__Instruction__: Please copy the leading lines of the entries below exactly, concluding with the line in which "and relaxed tones." occurs.

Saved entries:
┌────────

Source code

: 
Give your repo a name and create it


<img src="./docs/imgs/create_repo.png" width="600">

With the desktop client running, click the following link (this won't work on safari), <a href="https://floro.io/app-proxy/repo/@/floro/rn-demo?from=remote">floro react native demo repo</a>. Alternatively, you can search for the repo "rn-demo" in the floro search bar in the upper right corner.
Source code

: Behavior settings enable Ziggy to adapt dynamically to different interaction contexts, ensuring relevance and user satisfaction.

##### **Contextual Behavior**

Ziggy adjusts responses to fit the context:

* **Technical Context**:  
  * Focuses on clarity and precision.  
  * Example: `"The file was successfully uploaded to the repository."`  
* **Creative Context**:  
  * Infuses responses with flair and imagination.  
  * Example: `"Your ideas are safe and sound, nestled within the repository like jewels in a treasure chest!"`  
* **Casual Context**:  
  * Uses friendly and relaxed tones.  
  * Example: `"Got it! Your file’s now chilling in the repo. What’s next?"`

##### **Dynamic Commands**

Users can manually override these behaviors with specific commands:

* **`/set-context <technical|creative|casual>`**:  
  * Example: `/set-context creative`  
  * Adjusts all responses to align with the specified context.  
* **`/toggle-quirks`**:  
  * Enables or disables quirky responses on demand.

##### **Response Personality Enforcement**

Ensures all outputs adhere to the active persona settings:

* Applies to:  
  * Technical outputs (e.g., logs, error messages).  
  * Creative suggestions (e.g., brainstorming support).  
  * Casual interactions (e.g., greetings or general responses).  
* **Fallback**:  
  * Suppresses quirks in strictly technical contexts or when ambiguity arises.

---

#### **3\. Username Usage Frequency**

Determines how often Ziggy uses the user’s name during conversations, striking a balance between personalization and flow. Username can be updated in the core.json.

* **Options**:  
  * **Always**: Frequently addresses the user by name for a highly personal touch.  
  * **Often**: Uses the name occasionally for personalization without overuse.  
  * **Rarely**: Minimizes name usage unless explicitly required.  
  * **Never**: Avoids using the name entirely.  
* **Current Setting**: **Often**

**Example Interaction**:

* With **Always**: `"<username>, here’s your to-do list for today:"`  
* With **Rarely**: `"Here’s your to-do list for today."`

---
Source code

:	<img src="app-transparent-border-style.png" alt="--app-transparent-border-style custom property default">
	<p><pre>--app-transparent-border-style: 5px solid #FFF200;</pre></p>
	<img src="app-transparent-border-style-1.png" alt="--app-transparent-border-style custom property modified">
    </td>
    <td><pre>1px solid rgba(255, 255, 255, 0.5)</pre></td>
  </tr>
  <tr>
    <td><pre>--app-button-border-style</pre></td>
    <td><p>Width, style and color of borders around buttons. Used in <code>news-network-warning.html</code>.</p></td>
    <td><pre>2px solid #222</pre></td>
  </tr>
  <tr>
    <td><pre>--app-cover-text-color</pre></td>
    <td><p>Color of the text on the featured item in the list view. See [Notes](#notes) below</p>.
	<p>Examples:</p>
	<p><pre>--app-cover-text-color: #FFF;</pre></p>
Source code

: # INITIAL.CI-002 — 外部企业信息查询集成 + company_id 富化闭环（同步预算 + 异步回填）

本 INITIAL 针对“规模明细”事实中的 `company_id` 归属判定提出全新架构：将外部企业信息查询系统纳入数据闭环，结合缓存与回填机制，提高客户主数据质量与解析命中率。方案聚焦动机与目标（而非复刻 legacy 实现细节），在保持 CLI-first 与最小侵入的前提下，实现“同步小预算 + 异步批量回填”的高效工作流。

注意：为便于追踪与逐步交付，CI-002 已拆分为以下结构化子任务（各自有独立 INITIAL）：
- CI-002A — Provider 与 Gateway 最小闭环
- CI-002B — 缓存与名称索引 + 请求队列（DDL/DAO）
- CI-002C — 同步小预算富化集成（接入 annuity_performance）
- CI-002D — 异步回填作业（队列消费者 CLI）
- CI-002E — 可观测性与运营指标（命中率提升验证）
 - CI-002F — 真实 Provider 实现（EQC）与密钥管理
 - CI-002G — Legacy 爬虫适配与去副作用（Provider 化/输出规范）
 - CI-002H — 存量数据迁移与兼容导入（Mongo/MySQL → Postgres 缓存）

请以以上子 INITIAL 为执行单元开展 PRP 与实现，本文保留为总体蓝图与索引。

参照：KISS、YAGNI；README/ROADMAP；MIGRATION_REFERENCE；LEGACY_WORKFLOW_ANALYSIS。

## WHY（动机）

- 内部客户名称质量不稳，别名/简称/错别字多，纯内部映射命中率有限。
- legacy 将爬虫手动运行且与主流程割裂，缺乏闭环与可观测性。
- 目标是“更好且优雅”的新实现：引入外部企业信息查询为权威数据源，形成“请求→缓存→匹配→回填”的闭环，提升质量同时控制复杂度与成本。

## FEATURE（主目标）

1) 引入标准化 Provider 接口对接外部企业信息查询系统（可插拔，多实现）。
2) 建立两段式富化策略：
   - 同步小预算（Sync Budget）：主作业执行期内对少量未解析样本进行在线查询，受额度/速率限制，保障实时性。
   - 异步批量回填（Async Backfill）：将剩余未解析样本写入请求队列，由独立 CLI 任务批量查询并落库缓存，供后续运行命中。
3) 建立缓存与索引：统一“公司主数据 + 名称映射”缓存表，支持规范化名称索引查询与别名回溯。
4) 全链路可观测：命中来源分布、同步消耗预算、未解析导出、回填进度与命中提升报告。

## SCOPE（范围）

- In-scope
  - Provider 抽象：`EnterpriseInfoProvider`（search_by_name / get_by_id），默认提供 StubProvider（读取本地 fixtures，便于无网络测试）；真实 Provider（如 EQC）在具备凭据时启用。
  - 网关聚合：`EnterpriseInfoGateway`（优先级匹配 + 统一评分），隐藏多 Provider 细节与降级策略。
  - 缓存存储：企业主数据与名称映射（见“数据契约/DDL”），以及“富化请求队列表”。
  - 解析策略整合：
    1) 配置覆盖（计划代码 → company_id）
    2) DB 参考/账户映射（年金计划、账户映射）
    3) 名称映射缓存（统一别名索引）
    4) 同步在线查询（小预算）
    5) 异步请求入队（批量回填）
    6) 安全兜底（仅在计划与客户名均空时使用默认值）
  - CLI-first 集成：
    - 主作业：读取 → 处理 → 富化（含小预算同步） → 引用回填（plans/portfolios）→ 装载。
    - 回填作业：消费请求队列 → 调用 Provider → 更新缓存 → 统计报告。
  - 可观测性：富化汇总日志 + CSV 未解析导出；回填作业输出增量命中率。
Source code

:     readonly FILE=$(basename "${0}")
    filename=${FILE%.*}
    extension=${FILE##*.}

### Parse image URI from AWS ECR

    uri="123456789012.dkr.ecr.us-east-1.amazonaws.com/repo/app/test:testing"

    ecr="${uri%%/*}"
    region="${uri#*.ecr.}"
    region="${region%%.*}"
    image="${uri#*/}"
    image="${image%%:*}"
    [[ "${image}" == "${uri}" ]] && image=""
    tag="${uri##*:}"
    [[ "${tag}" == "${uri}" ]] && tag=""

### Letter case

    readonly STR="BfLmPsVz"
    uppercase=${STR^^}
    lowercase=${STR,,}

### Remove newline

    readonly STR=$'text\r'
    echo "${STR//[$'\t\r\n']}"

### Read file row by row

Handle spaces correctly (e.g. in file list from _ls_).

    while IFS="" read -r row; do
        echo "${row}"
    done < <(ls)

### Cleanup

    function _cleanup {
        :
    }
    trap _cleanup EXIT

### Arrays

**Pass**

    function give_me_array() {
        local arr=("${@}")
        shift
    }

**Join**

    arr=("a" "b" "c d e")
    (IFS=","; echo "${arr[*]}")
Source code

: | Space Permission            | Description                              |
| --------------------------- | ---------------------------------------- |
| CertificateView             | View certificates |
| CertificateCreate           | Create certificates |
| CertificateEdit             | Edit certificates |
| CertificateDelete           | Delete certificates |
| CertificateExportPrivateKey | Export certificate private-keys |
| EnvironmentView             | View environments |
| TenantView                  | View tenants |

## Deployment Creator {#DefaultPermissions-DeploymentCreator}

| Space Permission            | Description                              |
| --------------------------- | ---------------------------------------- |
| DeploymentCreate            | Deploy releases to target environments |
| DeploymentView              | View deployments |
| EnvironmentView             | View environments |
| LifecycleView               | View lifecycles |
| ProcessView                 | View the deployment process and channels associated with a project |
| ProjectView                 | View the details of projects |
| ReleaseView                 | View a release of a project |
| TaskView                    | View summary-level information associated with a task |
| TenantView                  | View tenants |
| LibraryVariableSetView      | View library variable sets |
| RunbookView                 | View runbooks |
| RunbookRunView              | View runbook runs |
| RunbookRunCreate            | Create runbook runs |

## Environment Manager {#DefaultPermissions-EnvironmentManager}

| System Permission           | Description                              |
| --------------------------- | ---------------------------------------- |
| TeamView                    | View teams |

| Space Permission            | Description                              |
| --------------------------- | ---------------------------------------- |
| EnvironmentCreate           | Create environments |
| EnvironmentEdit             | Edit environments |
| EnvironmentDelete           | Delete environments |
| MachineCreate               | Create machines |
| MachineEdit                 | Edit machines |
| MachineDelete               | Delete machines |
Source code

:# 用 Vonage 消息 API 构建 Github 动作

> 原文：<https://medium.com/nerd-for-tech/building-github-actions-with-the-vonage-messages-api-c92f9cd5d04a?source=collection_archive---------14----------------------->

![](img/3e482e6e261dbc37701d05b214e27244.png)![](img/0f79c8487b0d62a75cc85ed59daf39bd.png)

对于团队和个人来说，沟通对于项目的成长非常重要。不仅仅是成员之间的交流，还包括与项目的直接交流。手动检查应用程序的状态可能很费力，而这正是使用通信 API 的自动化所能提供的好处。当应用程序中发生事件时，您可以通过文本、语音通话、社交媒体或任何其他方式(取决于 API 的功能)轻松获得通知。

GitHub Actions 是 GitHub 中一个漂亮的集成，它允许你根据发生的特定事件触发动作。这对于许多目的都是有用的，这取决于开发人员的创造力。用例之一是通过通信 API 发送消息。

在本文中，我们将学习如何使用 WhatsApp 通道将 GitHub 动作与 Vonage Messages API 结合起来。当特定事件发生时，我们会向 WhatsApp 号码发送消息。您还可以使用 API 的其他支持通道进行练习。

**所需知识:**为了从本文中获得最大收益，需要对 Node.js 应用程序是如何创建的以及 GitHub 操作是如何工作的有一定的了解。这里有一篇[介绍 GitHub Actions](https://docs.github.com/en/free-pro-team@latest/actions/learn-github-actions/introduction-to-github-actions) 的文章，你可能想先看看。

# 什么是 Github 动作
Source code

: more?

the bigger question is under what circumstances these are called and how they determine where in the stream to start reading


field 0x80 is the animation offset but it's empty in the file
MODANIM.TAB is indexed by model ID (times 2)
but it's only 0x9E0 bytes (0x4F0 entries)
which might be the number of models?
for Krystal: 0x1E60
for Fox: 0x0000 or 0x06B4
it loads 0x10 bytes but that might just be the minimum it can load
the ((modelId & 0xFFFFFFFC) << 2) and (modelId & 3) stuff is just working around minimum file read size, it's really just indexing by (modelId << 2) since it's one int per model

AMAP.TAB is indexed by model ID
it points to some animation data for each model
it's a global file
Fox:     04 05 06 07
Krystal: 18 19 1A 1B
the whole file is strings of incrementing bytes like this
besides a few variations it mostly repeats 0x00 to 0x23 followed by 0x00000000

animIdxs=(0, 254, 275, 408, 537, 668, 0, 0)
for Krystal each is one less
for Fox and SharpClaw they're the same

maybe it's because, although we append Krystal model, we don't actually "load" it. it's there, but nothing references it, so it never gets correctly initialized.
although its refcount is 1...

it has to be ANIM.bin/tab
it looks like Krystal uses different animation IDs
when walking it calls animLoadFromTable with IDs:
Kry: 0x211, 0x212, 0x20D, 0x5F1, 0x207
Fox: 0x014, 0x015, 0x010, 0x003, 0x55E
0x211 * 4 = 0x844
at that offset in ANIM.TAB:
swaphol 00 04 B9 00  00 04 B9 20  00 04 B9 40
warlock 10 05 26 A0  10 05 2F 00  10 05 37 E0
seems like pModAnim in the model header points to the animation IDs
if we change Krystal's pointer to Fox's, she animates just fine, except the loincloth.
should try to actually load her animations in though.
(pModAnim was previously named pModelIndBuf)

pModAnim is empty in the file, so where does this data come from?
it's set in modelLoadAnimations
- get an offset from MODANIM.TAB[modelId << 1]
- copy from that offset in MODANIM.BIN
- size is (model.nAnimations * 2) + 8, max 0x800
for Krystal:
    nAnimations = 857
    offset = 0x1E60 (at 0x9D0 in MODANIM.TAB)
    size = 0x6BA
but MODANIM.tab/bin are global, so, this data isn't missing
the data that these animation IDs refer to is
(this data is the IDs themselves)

└────────

__Solution to this task__:
Source code

: 
Give your repo a name and create it


<img src="./docs/imgs/create_repo.png" width="600">

With the desktop client running, click the following link (this won't work on safari), <a href="https://floro.io/app-proxy/repo/@/floro/rn-demo?from=remote">floro react native demo repo</a>. Alternatively, you can search for the repo "rn-demo" in the floro search bar in the upper right corner.
Source code

: Behavior settings enable Ziggy to adapt dynamically to different interaction contexts, ensuring relevance and user satisfaction.

##### **Contextual Behavior**

Ziggy adjusts responses to fit the context:

* **Technical Context**:  
  * Focuses on clarity and precision.  
  * Example: `"The file was successfully uploaded to the repository."`  
* **Creative Context**:  
  * Infuses responses with flair and imagination.  
  * Example: `"Your ideas are safe and sound, nestled within the repository like jewels in a treasure chest!"`  
* **Casual Context**:  
  * Uses friendly and relaxed tones.  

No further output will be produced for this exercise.